## Task A
Answer these from the post on the Mike Cox Wikipedia article:
(i) Which site's biography was the article's flattering text taken from word for word?
(ii) What kind of user made most of the edits in the article's long history of edit warring?
(iii) What did the writer do to the article?
## Task B
Please retype the passage of the post on the Mike Cox Wikipedia article starting at "This article is" and ending at "they are interesting.".

## Source document
((
Seal of Michigan,
NOT a seal of approval!
Image via Wikimedia CommonsTwo days ago, I wrote about the recent Supreme Court case involving the "Defense of Marriage" amendment. I mentioned our Attorney General, Mike Cox. On a whim, I decided to go actually look at the Wikipedia article that my post linked.
What a mess I found!
This article is a textbook definition of an unacceptable Biography of a Living Person (BLP) article. Take a look at this revision. It contains word for word text taken from his biography on the State of Michigan Attorney General site, text which is quite flatteringly written (no doubt lifted from his campaign 2006 site, which although now a bad link, is still linked from the article), and which is copyrighted by the State of Michigan.
To "balance" this it also contains text from an attack site, again lifted in large part without change.
No inline citations, just a lot of text. And the article has a long history of (mostly IP user) edits warring over various aspects of the content. You may want to look at the Wikiscanner results too, they are interesting.
Sorry, you don't write a neutral balanced well sourced article by lifting text from puff and attack sites in about equal measure. That gives undue weight to the wrong things. Two coatracks don't make a good article.
So I stubbed it out. This revision shows what it looks like now. Mike Cox deserves a better article than that, but at least it wasn't the mess it was before.
How many other articles like this one on second rank politicians, midsized company CEOs, B list movie stars and the like are there? Those that say there is no BLP problem miss the point.
What do you think? Any horrors you've seen that really need stubbing?
))
## Supplied data
((
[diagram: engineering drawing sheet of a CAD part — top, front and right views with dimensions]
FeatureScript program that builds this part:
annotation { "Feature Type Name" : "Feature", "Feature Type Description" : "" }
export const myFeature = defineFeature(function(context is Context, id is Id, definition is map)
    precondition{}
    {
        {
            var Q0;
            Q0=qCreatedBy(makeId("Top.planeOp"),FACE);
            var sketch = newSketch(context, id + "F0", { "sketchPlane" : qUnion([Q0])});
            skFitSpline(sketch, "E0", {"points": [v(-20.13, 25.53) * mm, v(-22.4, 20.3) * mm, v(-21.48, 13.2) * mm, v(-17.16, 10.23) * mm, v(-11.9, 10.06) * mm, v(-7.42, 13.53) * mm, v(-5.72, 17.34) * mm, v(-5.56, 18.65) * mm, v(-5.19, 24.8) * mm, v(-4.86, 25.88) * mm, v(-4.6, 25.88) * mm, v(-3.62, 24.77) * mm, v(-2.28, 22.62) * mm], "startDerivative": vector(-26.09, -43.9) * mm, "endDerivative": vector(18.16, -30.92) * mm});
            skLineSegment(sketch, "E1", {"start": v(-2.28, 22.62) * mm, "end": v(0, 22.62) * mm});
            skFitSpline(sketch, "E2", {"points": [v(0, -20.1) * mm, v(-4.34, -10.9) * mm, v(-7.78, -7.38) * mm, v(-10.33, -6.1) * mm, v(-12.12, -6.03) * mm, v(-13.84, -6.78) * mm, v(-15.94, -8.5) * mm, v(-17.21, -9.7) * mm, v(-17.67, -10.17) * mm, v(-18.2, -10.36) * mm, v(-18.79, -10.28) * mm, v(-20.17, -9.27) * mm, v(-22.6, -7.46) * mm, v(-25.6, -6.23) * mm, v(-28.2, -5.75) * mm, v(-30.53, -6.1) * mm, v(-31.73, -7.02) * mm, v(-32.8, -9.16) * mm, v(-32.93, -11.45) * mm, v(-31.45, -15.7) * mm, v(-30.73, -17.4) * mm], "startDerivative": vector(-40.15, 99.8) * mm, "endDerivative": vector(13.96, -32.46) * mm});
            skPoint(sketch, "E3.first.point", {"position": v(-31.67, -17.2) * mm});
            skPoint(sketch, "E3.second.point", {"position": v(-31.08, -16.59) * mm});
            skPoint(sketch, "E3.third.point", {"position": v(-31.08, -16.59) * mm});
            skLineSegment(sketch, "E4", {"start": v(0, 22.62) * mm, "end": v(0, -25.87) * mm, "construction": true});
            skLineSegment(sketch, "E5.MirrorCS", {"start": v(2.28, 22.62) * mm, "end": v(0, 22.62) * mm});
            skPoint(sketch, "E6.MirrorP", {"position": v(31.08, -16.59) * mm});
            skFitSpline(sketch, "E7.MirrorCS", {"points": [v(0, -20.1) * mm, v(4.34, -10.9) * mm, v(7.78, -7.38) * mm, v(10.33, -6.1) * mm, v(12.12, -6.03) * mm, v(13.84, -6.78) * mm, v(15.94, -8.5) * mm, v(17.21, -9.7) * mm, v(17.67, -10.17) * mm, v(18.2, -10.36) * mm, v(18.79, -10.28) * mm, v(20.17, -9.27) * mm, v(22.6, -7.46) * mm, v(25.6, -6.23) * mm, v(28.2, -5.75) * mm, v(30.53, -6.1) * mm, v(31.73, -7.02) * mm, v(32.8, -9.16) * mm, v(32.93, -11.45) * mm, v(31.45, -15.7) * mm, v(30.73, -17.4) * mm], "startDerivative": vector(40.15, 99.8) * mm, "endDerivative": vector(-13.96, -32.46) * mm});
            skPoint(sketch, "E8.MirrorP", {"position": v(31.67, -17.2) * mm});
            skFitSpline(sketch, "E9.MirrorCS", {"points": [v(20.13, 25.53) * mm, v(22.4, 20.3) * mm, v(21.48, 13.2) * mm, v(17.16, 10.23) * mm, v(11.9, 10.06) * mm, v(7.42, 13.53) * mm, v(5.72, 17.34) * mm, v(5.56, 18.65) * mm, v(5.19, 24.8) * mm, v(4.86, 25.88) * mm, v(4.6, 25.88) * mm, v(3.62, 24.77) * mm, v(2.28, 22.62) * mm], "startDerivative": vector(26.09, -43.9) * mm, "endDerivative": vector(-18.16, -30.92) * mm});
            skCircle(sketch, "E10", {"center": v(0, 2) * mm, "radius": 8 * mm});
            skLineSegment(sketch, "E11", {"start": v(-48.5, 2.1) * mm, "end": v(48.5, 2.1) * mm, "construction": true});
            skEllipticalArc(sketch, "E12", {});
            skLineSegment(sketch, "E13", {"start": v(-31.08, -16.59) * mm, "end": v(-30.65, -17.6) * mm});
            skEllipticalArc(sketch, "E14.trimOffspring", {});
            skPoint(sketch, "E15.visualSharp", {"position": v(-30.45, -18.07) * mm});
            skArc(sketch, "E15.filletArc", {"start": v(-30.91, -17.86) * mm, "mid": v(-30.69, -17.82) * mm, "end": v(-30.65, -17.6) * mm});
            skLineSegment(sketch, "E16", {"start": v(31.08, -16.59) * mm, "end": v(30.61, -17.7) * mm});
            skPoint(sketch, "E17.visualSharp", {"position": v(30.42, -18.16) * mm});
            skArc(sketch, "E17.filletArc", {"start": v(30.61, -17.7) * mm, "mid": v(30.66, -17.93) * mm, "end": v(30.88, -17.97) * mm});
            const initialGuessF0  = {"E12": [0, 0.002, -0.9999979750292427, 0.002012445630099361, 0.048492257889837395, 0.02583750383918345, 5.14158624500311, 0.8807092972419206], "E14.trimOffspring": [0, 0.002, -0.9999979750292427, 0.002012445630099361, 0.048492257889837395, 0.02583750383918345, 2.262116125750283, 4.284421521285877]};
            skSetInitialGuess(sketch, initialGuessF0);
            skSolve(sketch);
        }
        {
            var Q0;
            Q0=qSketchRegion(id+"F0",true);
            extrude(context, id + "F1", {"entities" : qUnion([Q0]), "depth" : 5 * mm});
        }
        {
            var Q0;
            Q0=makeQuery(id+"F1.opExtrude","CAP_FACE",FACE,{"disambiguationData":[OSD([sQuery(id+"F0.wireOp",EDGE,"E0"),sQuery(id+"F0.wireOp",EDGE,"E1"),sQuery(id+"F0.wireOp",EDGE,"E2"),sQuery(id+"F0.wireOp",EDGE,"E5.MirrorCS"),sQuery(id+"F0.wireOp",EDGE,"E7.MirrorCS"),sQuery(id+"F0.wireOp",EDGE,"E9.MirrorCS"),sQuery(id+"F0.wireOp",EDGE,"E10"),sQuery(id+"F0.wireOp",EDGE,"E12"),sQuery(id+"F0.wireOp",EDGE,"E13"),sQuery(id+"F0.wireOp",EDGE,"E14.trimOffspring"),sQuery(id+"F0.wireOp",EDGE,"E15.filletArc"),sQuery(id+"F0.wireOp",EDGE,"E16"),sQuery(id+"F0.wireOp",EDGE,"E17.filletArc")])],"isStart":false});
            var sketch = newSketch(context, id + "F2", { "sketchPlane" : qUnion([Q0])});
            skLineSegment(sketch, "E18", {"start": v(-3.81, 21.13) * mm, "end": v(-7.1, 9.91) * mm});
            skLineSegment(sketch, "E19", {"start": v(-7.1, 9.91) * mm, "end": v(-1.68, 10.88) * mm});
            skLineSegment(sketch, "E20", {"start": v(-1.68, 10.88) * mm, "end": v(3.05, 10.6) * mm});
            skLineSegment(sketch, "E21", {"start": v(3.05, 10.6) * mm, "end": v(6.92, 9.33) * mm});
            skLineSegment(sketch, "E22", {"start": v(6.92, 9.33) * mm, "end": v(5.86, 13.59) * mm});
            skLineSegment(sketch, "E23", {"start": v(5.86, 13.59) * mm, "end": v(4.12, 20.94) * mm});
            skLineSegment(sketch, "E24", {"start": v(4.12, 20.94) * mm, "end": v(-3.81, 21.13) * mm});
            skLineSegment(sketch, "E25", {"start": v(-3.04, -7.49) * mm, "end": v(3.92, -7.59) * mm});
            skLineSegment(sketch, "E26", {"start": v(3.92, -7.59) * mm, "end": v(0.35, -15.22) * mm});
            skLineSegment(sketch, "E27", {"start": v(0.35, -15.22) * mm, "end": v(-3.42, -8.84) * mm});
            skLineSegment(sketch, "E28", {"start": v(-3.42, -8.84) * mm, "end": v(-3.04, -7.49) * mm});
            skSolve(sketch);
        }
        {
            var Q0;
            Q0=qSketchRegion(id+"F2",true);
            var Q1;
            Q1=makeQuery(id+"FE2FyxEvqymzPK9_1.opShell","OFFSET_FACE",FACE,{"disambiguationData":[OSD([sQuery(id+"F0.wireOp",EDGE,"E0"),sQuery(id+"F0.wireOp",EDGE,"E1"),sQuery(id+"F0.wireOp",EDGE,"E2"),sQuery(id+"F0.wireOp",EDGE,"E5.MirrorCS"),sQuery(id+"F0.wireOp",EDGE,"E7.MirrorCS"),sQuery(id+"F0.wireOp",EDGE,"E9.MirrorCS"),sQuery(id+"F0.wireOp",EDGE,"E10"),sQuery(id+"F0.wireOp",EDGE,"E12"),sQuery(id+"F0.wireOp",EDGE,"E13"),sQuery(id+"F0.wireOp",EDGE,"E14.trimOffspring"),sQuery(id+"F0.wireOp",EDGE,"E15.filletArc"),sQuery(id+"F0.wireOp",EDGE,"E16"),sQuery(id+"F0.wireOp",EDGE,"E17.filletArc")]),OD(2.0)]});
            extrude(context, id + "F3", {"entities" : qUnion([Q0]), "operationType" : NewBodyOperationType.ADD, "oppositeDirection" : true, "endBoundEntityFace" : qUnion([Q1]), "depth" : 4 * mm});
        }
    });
))
## Task response A
(i) The State of Michigan Attorney General site.
(ii) Mostly IP users.
(iii) The writer stubbed it out.

## Task response B
This article is a textbook definition of an unacceptable Biography of a Living Person (BLP) article. Take a look at this revision. It contains word for word text taken from his biography on the State of Michigan Attorney General site, text which is quite flatteringly written (no doubt lifted from his campaign 2006 site, which although now a bad link, is still linked from the article), and which is copyrighted by the State of Michigan.
To "balance" this it also contains text from an attack site, again lifted in large part without change.
No inline citations, just a lot of text. And the article has a long history of (mostly IP user) edits warring over various aspects of the content. You may want to look at the Wikiscanner results too, they are interesting.